Transcribed page contents:
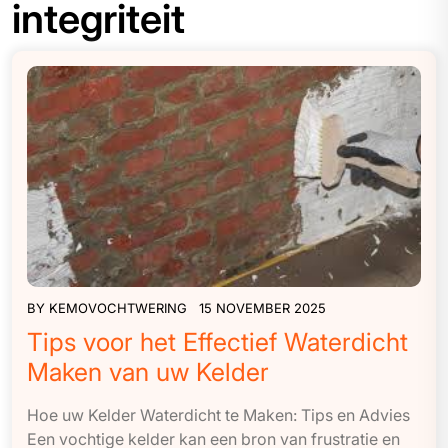
integriteit
BY
KEMOVOCHTWERING
15 NOVEMBER 2025
Tips voor het Effectief Waterdicht
Maken van uw Kelder
Hoe uw Kelder Waterdicht te Maken: Tips en Advies
Een vochtige kelder kan een bron van frustratie en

• [What you have to do] Please recast every line of the records above as a Markdown table with the columns "No." and "Line," numbering the rows and omitting blank lines. Keep the pictures out of the answer.

• [Response to the task]
| No. | Line |
|---|---|
| 1 | integriteit |
| 2 | BY |
| 3 | KEMOVOCHTWERING |
| 4 | 15 NOVEMBER 2025 |
| 5 | Tips voor het Effectief Waterdicht |
| 6 | Maken van uw Kelder |
| 7 | Hoe uw Kelder Waterdicht te Maken: Tips en Advies |
| 8 | Een vochtige kelder kan een bron van frustratie en |